Aviva Investors has agreed to buy a portfolio of student homes with 1,838 beds across the UK from Curlew Capital and CBRE Global Investment Partners for around £240 million, said two sources familiar with the situation.
The portfolio will transfer to Aviva in two stages as the sellers still need to rectify a few technical issues with some of the properties.
In the first stage, which is imminent, Aviva will acquire a portfolio of six properties with 1,457 beds, a hotel and a Lidl supermarket for around £200 million. The second stage comprises a further two properties in Glasgow and Durham with 381 beds for around £40 million.
The first tranche comprises properties in Exeter (two properties, 209 beds), Newcastle (409 beds), Liverpool (412 beds, a Premier Inn and a Lidl), Falmouth (124 beds), Edinburgh (203 beds).
The parties have been in talks since the spring, as first reported by React News in May.
The properties come out of the Curlew Student Trust, a seven-year fund launched in 2013, with the backing of clients of CBRE GIP, which later rebranded as CBRE Investment Management, and managed by Curlew Capital. By the start of the 2018-19 academic year, CST had acquired 25 properties with 7,268 beds, according to Curlew’s website. In February 2018, it sold 75% of the portfolio to Student Roost and retained eight assets, as reported.

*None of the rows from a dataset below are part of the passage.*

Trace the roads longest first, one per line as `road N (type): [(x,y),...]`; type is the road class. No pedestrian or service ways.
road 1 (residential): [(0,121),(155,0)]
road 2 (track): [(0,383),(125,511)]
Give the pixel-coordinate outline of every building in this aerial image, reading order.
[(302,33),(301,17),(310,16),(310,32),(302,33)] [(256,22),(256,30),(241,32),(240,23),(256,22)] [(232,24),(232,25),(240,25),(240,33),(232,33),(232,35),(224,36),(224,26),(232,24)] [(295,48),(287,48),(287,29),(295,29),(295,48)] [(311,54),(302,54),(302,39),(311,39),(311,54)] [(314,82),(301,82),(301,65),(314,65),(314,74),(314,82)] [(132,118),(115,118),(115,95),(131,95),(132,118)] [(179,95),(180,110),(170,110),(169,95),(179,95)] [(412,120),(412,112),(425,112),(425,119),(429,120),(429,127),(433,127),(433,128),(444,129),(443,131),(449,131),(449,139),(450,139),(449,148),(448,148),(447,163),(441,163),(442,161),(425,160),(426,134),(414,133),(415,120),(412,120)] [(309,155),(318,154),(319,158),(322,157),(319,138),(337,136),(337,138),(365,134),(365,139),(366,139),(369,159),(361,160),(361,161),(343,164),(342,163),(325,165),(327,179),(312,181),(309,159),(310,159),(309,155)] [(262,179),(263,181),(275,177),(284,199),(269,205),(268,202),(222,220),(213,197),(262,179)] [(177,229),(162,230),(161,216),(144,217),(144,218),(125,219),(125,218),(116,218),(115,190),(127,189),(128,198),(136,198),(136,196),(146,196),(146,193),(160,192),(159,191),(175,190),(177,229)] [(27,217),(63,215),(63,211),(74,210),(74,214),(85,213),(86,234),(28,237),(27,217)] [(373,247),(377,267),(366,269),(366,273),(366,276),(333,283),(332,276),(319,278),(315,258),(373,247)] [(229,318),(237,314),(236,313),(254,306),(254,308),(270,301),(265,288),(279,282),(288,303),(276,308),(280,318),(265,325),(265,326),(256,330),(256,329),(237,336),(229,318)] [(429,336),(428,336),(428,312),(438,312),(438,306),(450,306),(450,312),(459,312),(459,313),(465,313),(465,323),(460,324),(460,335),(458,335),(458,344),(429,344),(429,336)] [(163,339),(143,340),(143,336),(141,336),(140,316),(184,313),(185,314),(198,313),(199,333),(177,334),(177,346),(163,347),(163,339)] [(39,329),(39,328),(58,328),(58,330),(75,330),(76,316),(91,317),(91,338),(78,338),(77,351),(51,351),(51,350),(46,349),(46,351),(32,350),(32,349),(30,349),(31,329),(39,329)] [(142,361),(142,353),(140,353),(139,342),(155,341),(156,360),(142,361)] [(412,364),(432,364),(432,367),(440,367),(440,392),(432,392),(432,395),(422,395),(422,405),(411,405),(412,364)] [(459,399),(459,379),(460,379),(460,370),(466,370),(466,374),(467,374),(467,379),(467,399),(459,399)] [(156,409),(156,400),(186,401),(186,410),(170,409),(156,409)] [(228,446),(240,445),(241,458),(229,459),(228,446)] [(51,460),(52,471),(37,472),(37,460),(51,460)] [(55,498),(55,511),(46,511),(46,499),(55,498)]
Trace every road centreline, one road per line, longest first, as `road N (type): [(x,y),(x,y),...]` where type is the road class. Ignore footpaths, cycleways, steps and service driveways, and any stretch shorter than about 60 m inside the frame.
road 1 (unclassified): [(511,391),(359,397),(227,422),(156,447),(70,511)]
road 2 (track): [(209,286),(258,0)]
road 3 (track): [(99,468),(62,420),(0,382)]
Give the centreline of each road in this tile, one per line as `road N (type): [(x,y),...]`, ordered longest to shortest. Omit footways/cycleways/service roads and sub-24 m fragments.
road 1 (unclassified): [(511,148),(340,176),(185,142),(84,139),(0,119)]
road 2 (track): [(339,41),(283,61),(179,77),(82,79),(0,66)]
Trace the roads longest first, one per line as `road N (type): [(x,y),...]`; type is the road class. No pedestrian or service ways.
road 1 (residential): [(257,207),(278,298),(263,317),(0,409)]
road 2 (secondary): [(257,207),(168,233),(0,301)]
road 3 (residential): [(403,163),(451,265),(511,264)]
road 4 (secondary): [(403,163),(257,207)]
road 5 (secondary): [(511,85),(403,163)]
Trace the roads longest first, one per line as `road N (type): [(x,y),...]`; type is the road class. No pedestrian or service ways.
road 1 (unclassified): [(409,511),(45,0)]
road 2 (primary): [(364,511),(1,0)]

The student housing sector in Europe shows resilient demand and constrained supply, which will sustain rental outperformance in key university cities, according to a research note on Thursday from fund manager DWS. Southern Europe has the largest shortfall in student accommodation but key university cities in the UK, France and the Netherlands also require investment to meet demand, it added.
Curlew and Aviva declined to comment.
(Updated on 14 December to reflect CBRE GIP changed its name to CBRE Investment Management.)